In 1994 the whole year was punk and punished people who got in in 1993; and prognosticators by and large didn't see the 1995 rally coming. Fed watchers got caught looking as the fuel for the rally came from Japan and Europe, the liquidity seeping under the door, as it were, rather than through the Fed window. It was very stealthy and succeeded in keeping a lot of people out after the punkishness of the previous year had convinced people (including me) that the superbull top must finally have arrived.

Go back and look at the old curves, sum them if you can do it mathematically or just look at them and sum them mentally, and see where we fit. I think I.I.'s forecast based on their interpretation of insider activity (statistically corrected for the normal excess of selling over purchases, because of compensation schemes) is a credible road map into 2003, and that it looks ugly. Their call, that we're going to get more of a replay of the 1970's than the 1990's, is correct. Technically, a washout correction of the bull back to 1982 would be the most desirable -- that would imply Dow ~6000 at some point -- even though it would be really uncomfortable for people. And despite the fact that "one-decision"/"buy-and-hold" players (Granville called them "bagholders") didn't make any money between 1969 and 1983, lots of other people made money in the 70's timing the market. Mark Hulbert's survey results from the 80's that I looked at closely 10 years ago, however, suggest that playing a two-legged strategy using hedges and shorts doesn't work, that bonds or cash are much safer and pay nearly as well as the best one could hope for playing the short side. I've almost learned that lesson myself, but will be severely tempted to try the Rydex bear-market (Arktos and Ursa) funds next January -- it may be a hell of a bear ride.
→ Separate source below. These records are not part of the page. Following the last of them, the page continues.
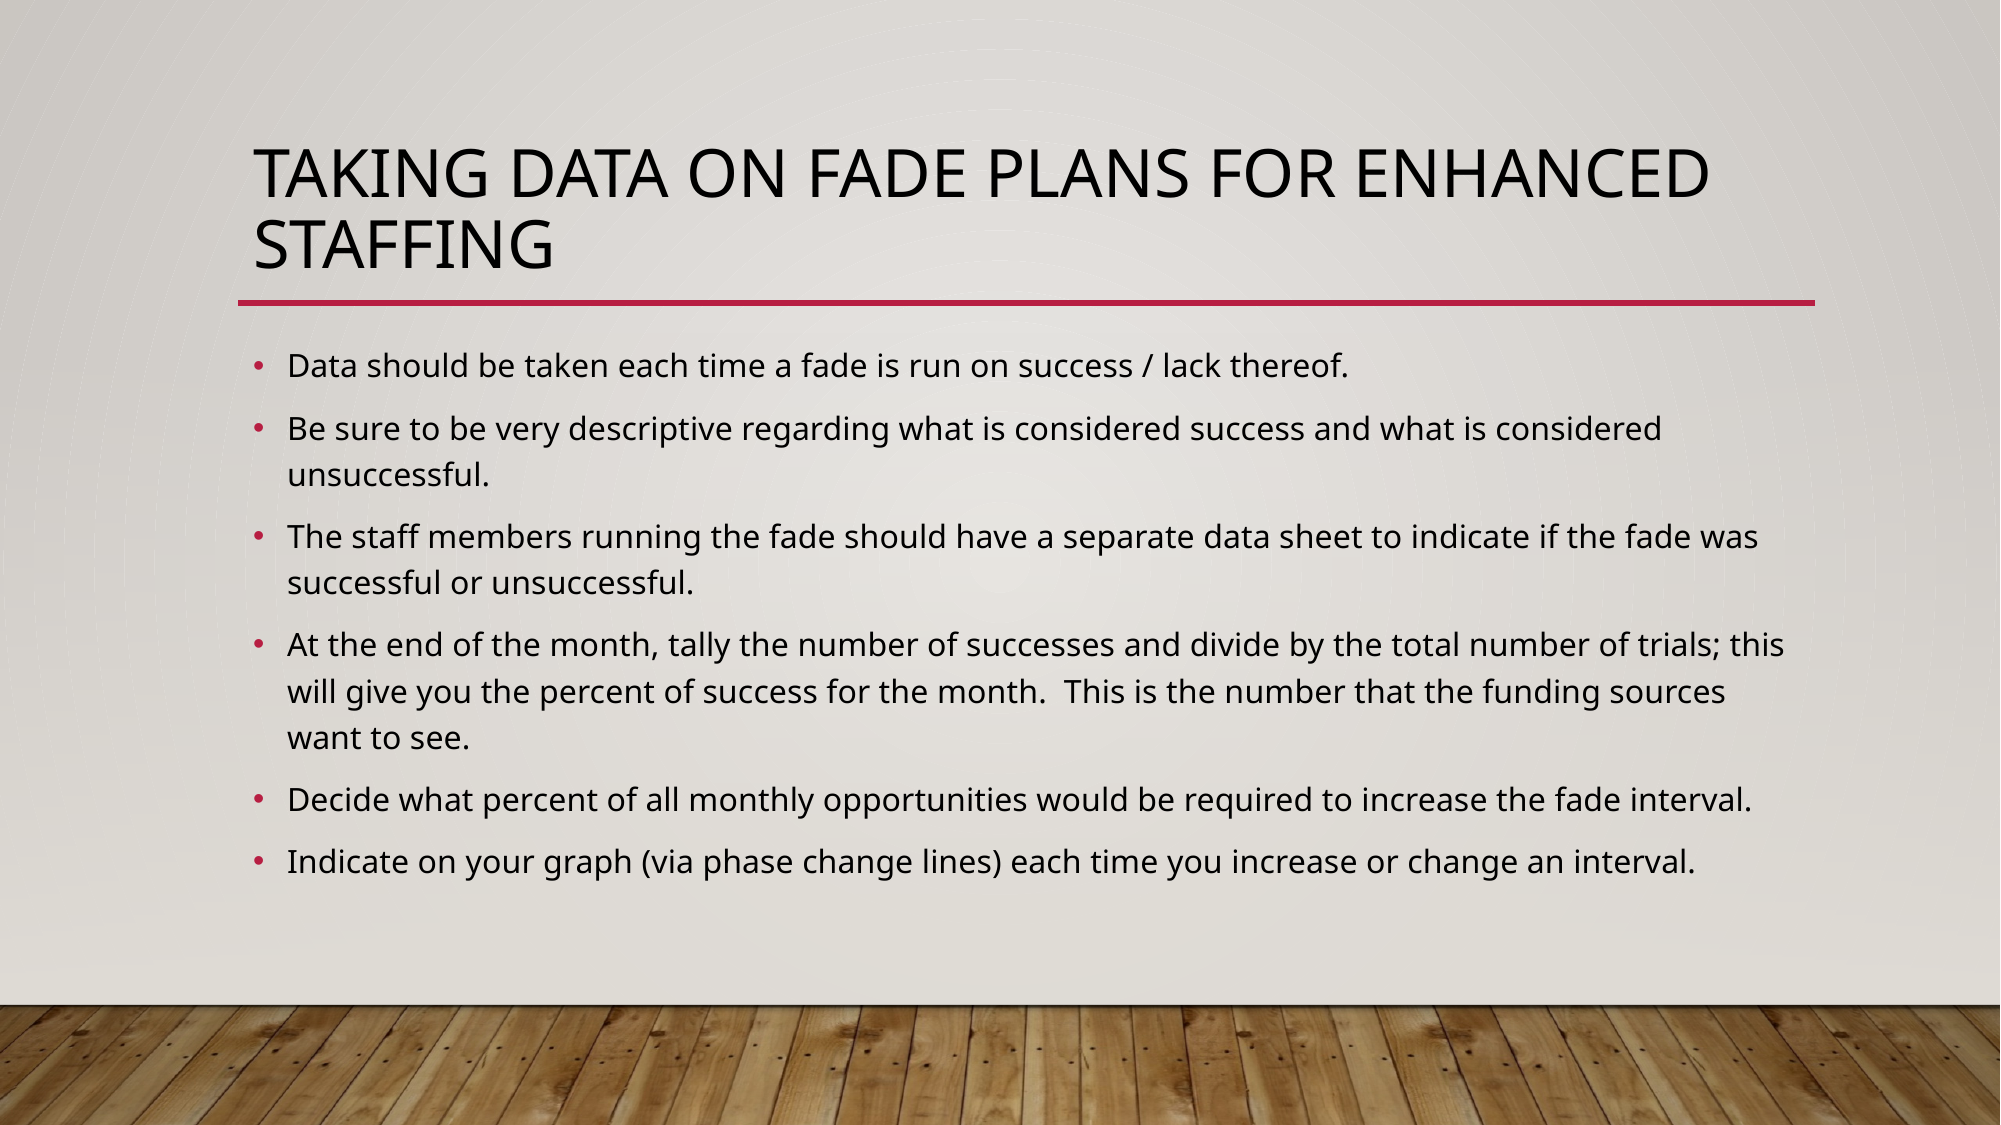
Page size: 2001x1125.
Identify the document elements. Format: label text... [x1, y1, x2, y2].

picture [0, 1005, 2000, 1125]
title Taking Data on fade plans for enhanced staffing [238, 131, 1814, 305]
list Data should be taken each time a fade is run on success / lack thereof. Be sure to be very descriptive regarding what is considered success and what is considered unsuccessful. The staff members running the fade should have a separate data sheet to indicate if the fade was successful or unsuccessful. At the end of the month, tally the number of successes and divide by the total number of trials; this will give you the percent of success for the month. This is the number that the funding sources want to see. Decide what percent of all monthly opportunities would be required to increase the fade interval. Indicate on your graph (via phase change lines) each time you increase or change an interval. [238, 330, 1814, 897]
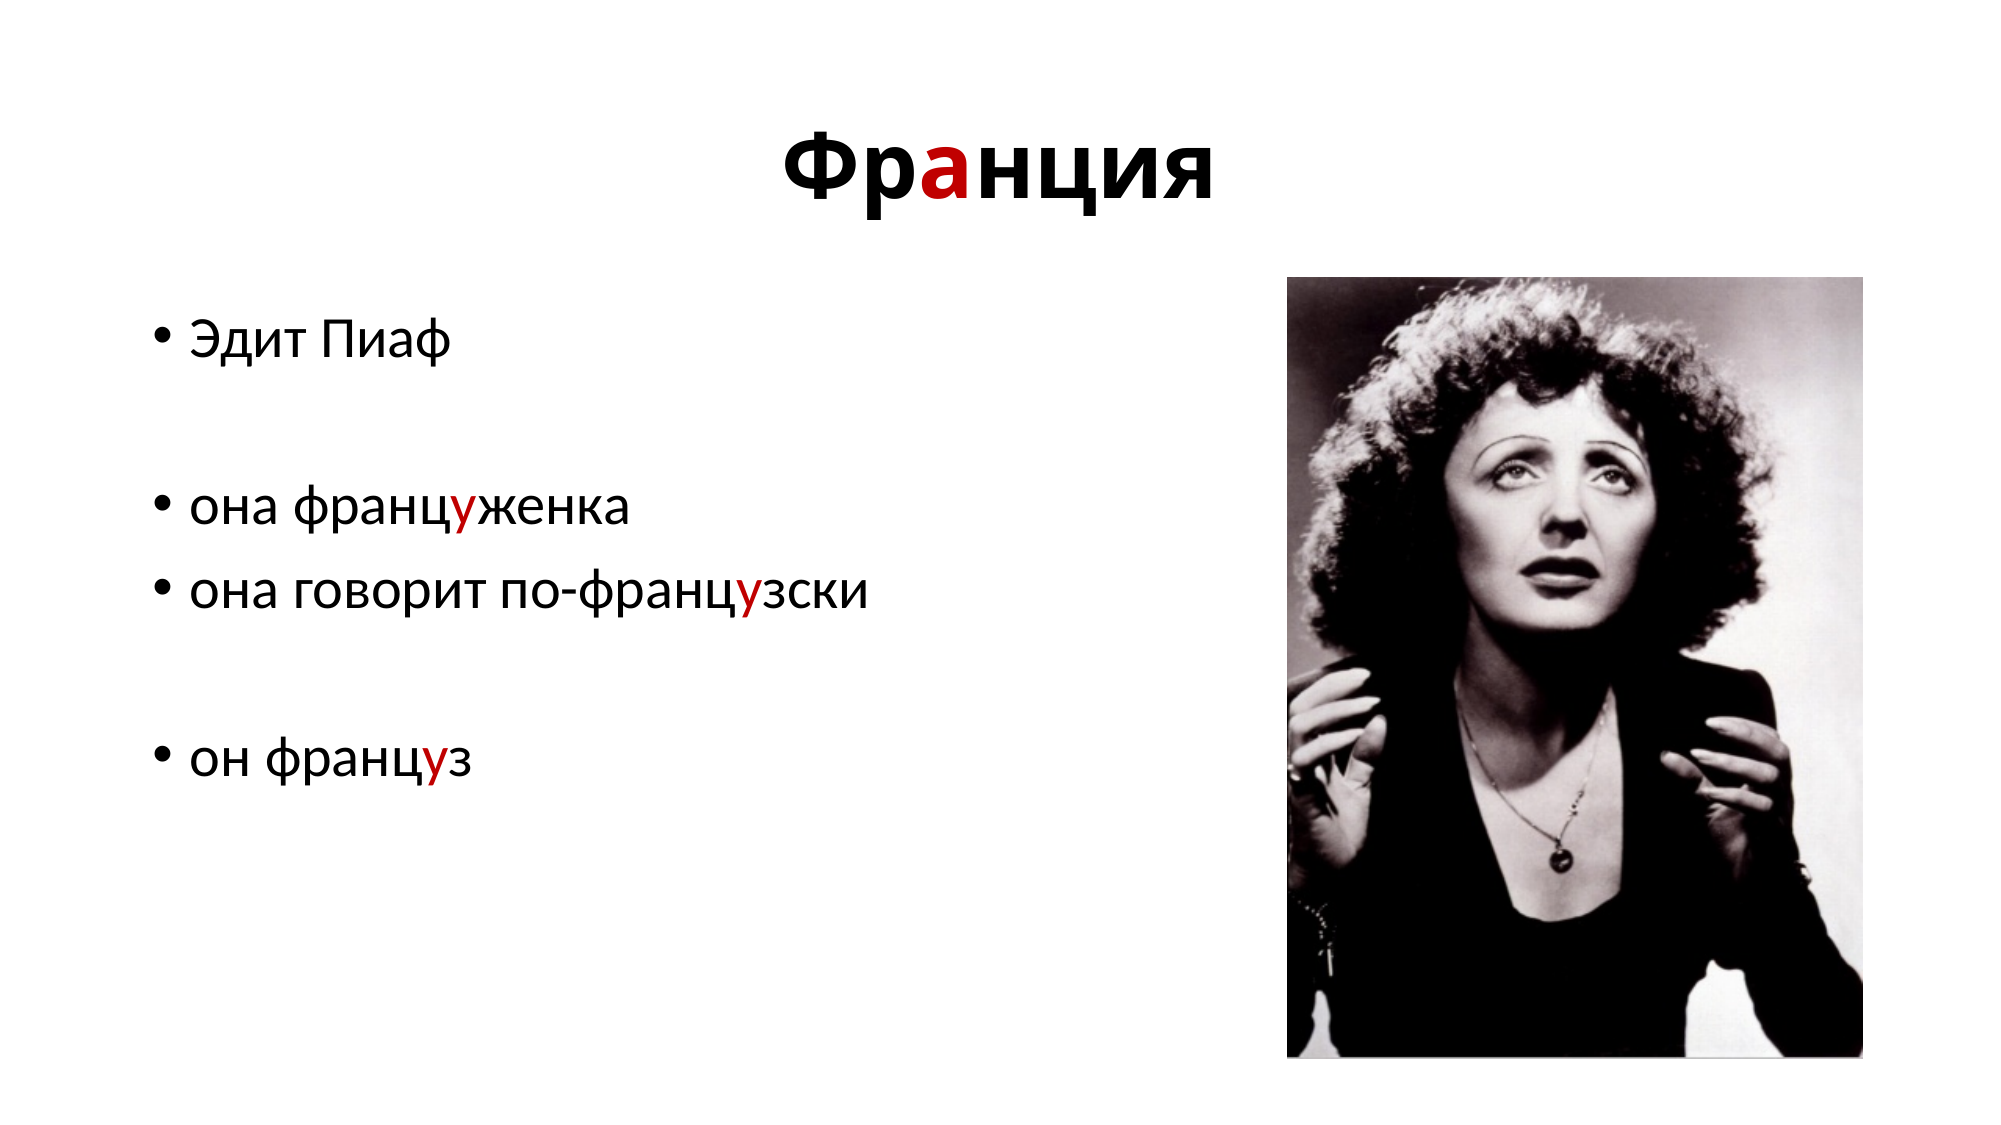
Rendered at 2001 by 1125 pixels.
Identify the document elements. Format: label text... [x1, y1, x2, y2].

list Эдит Пиаф она француженка она говорит по-французски он француз [137, 299, 1287, 1014]
picture [1287, 277, 1863, 1059]
title Франция [137, 59, 1863, 278]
The key, though, will be to play, and then sell, this coming November rally. Remember that at the end of the good upleg in 1982, people hurried to the sell window immediately after the New Year, and the Dow rolled off on a mathematical-looking curve in January and February. But that was an initial bull-market correction in 1983/4, and this is the correction of a superbull. As Investors' Intelligence keeps pointing out, there is a lot more optimism around now than there was in the like period in the 1970's; what will it take to cure those bad sentiment numbers? I don't want to be caught dead long the market when that correction is administered.